ELEIÇÕES 2026: DINHEIRO DA CAMPANHA SOB VIGILÂNCIA: REGRAS ELEITORAIS APERTAM CONTROLE SOBRE ORIGEM E DESTINO DOS RECURSOS

Prestação de contas, fiscalização e controle de recursos estão entre as principais exigências da Justiça Eleitoral para campanhas de partidos e candidaturas.

Mais do que arrecadar dinheiro, partidos políticos, federações e candidaturas precisam seguir uma série de regras para garantir transparência e controle dos recursos usados nas campanhas eleitorais. As normas estão previstas na Resolução do Tribunal Superior Eleitoral (TSE) e determinam critérios para transferências bancárias, identificação das doações, limites legais e prestação de contas.

Todo valor utilizado durante a campanha deve passar obrigatoriamente por contas bancárias específicas abertas para a disputa eleitoral. A exigência vale para recursos do Fundo Partidário, doações de pessoas físicas e até dinheiro próprio de candidatas e candidatos.

Rastreabilidade e fiscalização

A legislação eleitoral também obriga partidos e candidatos a registrarem detalhadamente a origem e o destino de cada recurso movimentado.
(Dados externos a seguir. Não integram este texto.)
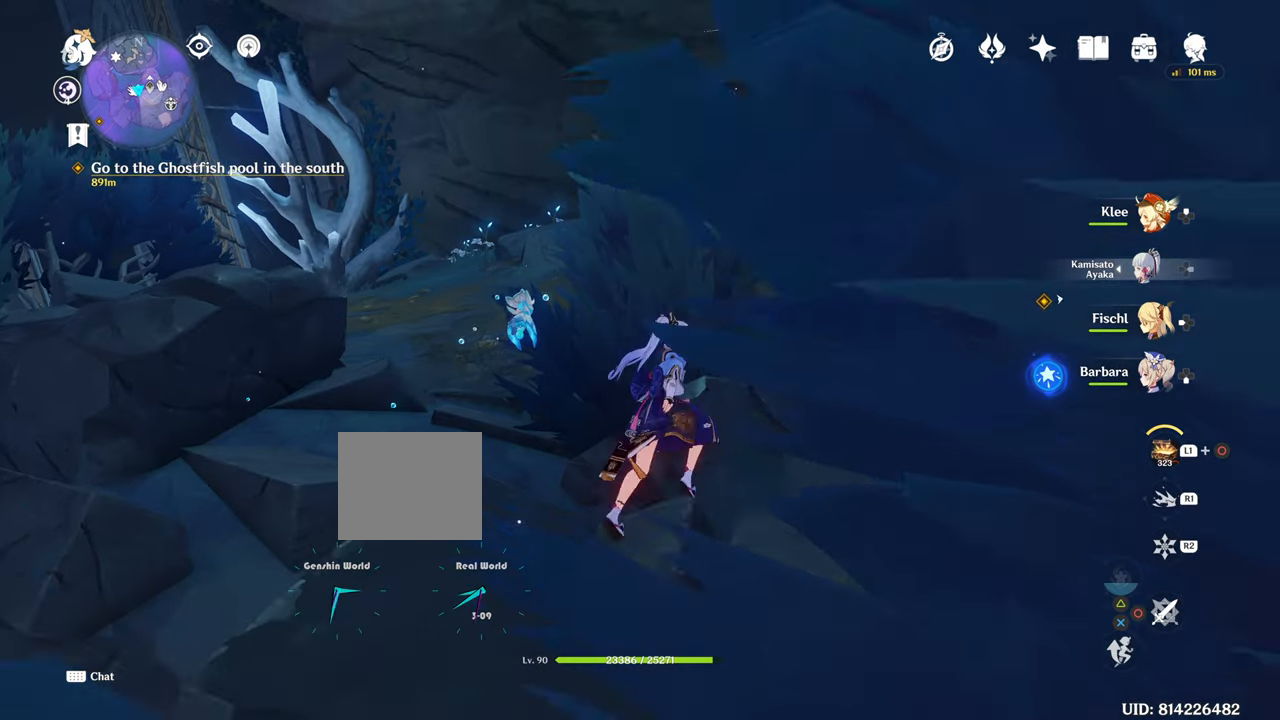
{"buttons": [], "left_stick": "up-right", "right_stick": "center", "events": []}
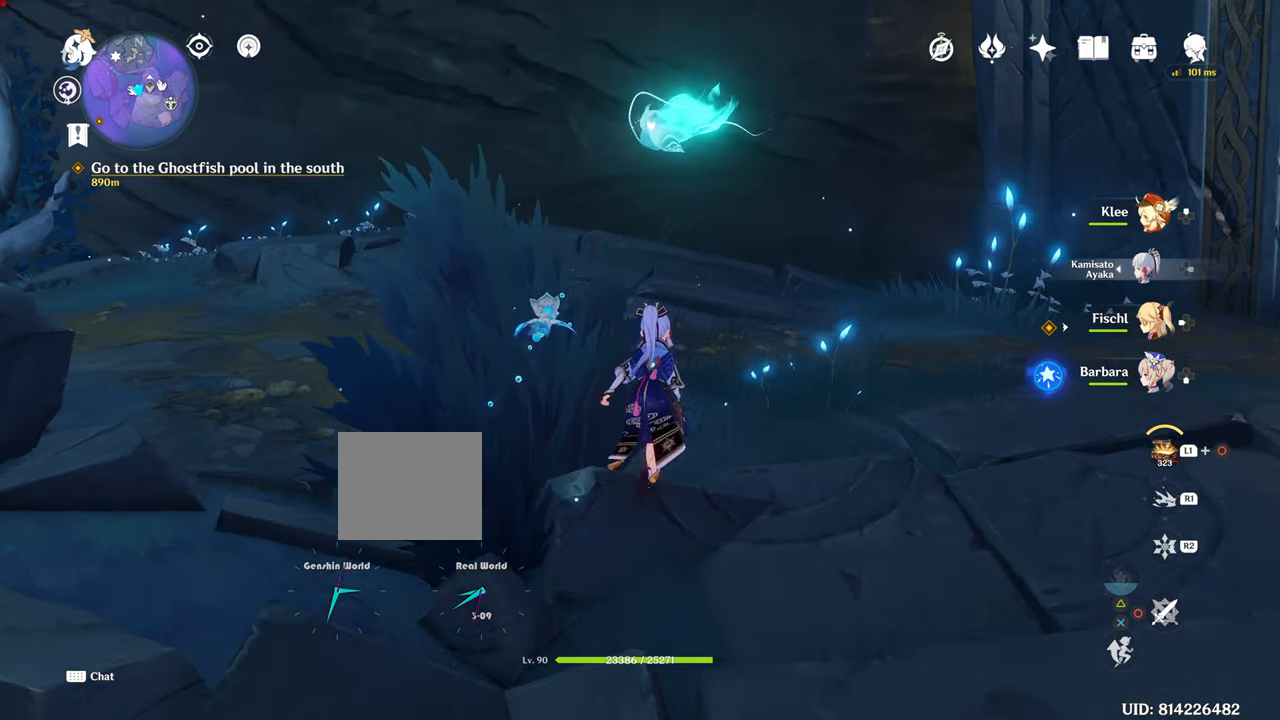
{"buttons": [], "left_stick": "up", "right_stick": "center"}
O objetivo é permitir o rastreamento dos valores e facilitar a fiscalização pela Justiça Eleitoral.

Recursos arrecadados em anos anteriores podem ser utilizados, desde que tenham origem identificada, estejam declarados na prestação de contas anual do partido e sejam transferidos corretamente para a conta específica de campanha antes do uso eleitoral.

Além disso, despesas e pagamentos ligados às campanhas precisam ser individualizados, permitindo identificar quem recebeu os recursos ou foi beneficiado por eles.

Cotas para mulheres, negros e indígenas

As regras eleitorais também estabelecem percentuais mínimos de aplicação do Fundo Partidário em candidaturas femininas, negras e indígenas.

No caso das mulheres, o percentual deve acompanhar a proporção de candidaturas femininas registradas pelo partido, respeitando o mínimo de 30%. Para candidaturas de pessoas negras, o piso também é de 30%. Já os recursos destinados a candidaturas indígenas devem seguir a proporção de candidaturas registradas pela legenda.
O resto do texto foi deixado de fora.